**CONSEGNA 1**
Indica se le affermazioni (a), (b) e (c) concordano con il testo sul pragmatismo, rispondendo sì o no e citando alla lettera le parole che lo stabiliscono. (a) Il dilemma tra determinismo e indeterminismo può essere risolto con considerazioni puramente teoretiche. (b) Il «migliorismo» è la convinzione che il bene dell'Universo dipende dal modo in cui l'uomo si impegna per esso. (c) L'«umanismo» è attribuito a James.
**CONSEGNA 2**
Riproduci fedelmente un passo del testo sul pragmatismo: parti dalle parole "All’ampliamento quantitativo e" e fermati dopo le parole "la decisione dell’uomo.".
**CONSEGNA 3**
Riassumi il testo sul pragmatismo in due frasi.

--- TESTO DEL DOCUMENTO ---

All’ampliamento quantitativo e qualitativo del concetto di
esperienza corrisponde un’ulteriore critica di ogni concezione
intellettualistica o comunque puramente teoretica della verità,
appunto perché assai più complesso è il campo di riferimento delle
idee o più esattamente della funzione delle idee, della loro
capacità d’influire sull’ulteriore sviluppo dell’esperienza, in
modo da renderla più soddisfacente per i nostri bisogni e le
nostre aspirazioni. Proprio su questa linea, che per altro verso
porta a un «empirismo radicale» – svolto da James in alcuni
scritti degli ultimi anni della sua vita – s’innesta il tema della
«volontà di credere», ossia del fatto che, rispetto a certi
problemi essenziali, veramente decisiva non è la conoscenza, ma
l’azione o quanto meno l’atteggiamento, la decisione dell’uomo.
Tipico caso è il dilemma tra determinismo e indeterminismo, che
non potrà mai essere deciso da considerazioni puramente
teoretiche, e dal quale non c’è scampo se non in senso pratico, e
cioè riconoscendo che l’indeterminismo, l’affermazione della
libertà, è una concezione più favorevole a promuovere un’azione
che dia maggiore significato alla vita. Analogamente non c’è
possibilità di decisione puramente teoretica tra ottimismo e
pessimismo circa il senso complessivo dell’Universo, ma è
possibile e auspicabile invece una forma di «migliorismo», ossia
la convinzione che il bene dell’Universo, poco o tanto che sia,
non è indipendente dal modo in cui l’uomo si impegna per esso. Da
questo punto di vista, infine, ancora con James, il p. giunge a
elaborare una concezione specifica della religione connettendola
appunto, da un lato, con la volontà di credere, con il
migliorismo, per cui la stessa divinità è intesa come principio
attivo, ancora aperto, non compiuto, con cui l’uomo può e deve
collaborare, e dall’altro lato, con il concetto particolarmente
ampio di esperienza, per cui viene riconosciuta la legittimità e
irriducibilità non soltanto dell’esperienza religiosa in generale,
ma delle varie forme di esperienza religiosa in quanto
testimoniano un contatto con poteri più alti a cui ci si sente
legati per il proprio destino personale. L’accentuazione del
momento pratico per la comprensione della stessa verità logica
all’interno del p. ha avuto poi la sua formulazione forse più
radicale nell’«umanismo» di Schiller, dove il criterio di scelta
in base a valori e interessi umani è considerato determinante per
risolvere non soltanto i problemi di cui non è possibile una
decisione strettamente teorica, ma anche per l’intero processo di
pensiero e di conoscenza. In questo senso anzi il p. viene inteso
come una sorta di ripresa dell’antico detto di Protagora: l’uomo è
la misura di tutte le cose, per cui l’essenziale è l’accertamento
dell’utilità delle conoscenze rispetto alle esigenze pratiche
umane.
L’influenza del pragmatismo in Italia.

--- MATERIALE PRESENTATO ---

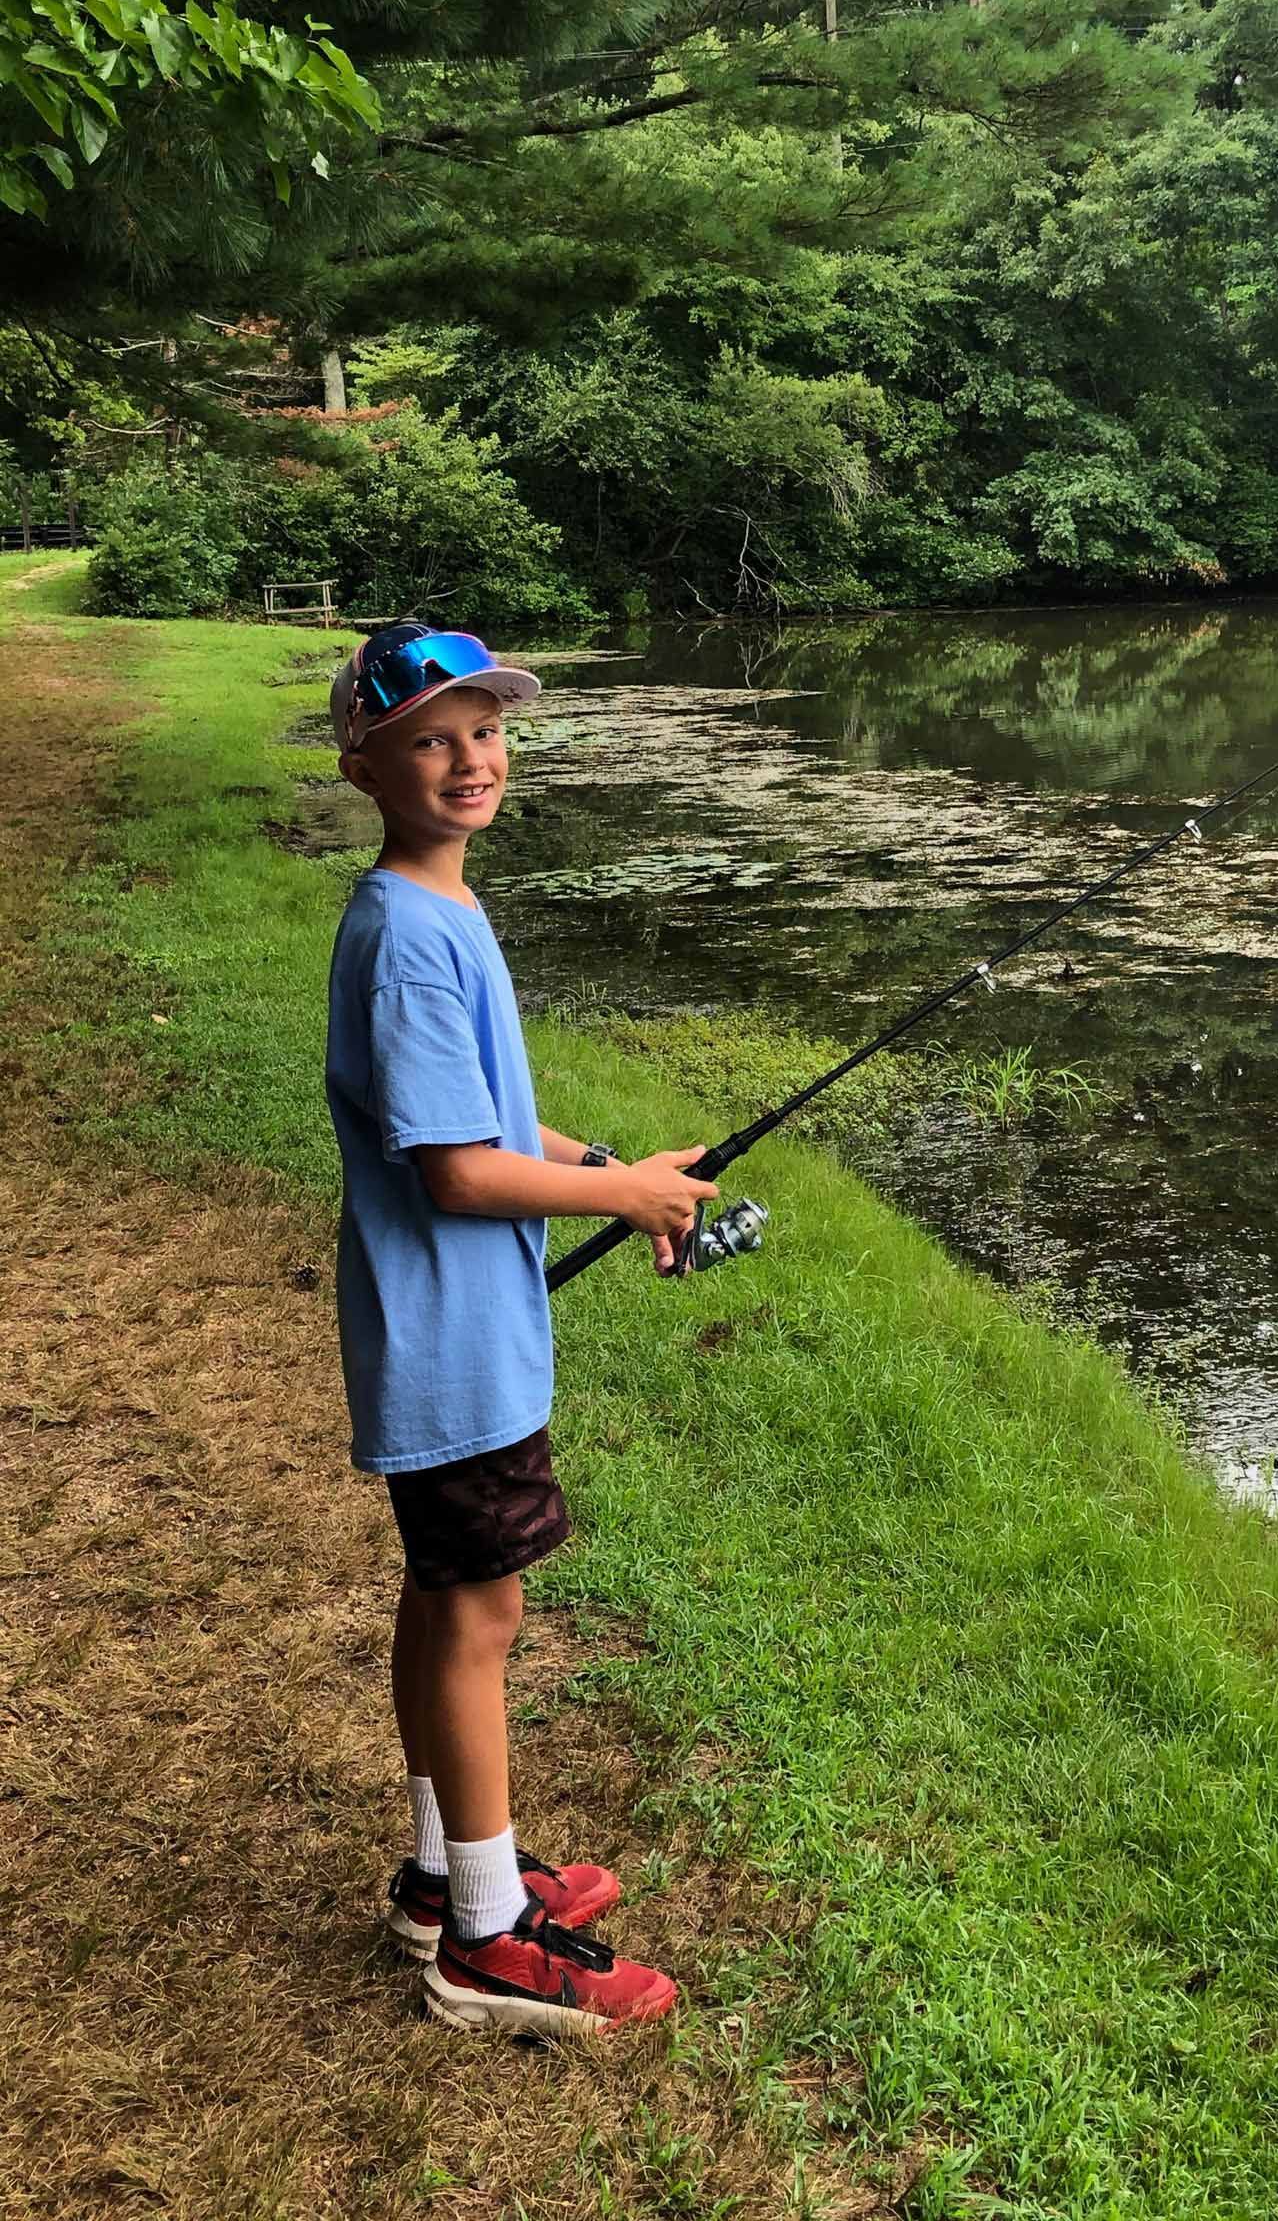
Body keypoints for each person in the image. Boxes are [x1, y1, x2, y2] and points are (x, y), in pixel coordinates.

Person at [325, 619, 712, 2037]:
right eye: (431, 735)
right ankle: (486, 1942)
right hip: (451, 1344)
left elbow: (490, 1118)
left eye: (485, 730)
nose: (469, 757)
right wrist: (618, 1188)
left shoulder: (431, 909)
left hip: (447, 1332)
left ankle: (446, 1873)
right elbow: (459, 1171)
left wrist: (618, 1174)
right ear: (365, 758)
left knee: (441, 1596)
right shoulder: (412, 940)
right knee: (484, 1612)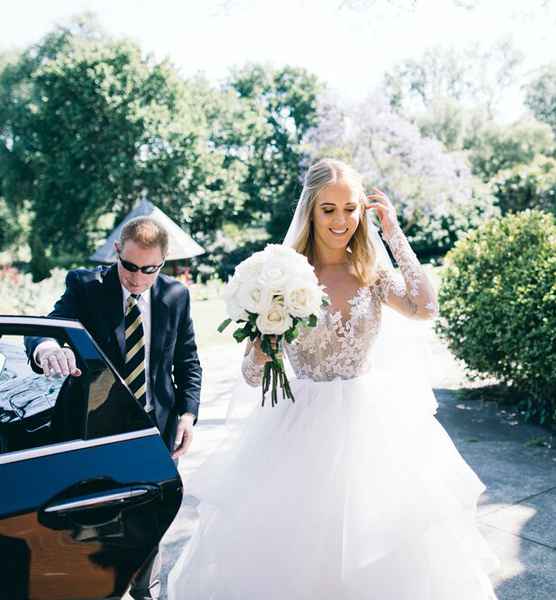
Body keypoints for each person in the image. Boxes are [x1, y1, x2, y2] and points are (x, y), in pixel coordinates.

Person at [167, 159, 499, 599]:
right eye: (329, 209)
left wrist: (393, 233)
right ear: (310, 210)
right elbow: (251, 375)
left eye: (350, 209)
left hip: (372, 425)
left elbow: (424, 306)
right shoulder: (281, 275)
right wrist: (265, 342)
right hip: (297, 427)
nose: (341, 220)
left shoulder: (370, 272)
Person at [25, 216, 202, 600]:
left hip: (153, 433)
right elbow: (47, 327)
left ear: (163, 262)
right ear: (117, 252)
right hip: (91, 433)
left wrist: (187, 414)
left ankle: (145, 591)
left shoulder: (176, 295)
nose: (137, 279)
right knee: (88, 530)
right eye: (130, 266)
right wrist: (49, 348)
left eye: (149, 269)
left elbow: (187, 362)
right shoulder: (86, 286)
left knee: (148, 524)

---

**RISPOSTA 1**
(a) No: "non potrà mai essere deciso da considerazioni puramente teoretiche".
(b) Sì: "la convinzione che il bene dell’Universo, poco o tanto che sia, non è indipendente dal modo in cui l’uomo si impegna per esso".
(c) No: "nell’«umanismo» di Schiller".

**RISPOSTA 2**
All’ampliamento quantitativo e qualitativo del concetto di
esperienza corrisponde un’ulteriore critica di ogni concezione
intellettualistica o comunque puramente teoretica della verità,
appunto perché assai più complesso è il campo di riferimento delle
idee o più esattamente della funzione delle idee, della loro
capacità d’influire sull’ulteriore sviluppo dell’esperienza, in
modo da renderla più soddisfacente per i nostri bisogni e le
nostre aspirazioni. Proprio su questa linea, che per altro verso
porta a un «empirismo radicale» – svolto da James in alcuni
scritti degli ultimi anni della sua vita – s’innesta il tema della
«volontà di credere», ossia del fatto che, rispetto a certi
problemi essenziali, veramente decisiva non è la conoscenza, ma
l’azione o quanto meno l’atteggiamento, la decisione dell’uomo.

**RISPOSTA 3**
Nel pragmatismo, in linea con James, per certi problemi essenziali è decisiva non la conoscenza ma l'azione o la decisione dell'uomo, come mostrano la «volontà di credere», il dilemma tra determinismo e indeterminismo, il «migliorismo» e una concezione specifica della religione. Nell'«umanismo» di Schiller il criterio di scelta basato su valori e interessi umani diventa determinante per l'intero processo di pensiero e di conoscenza, come ripresa del detto di Protagora secondo cui l'uomo è la misura di tutte le cose.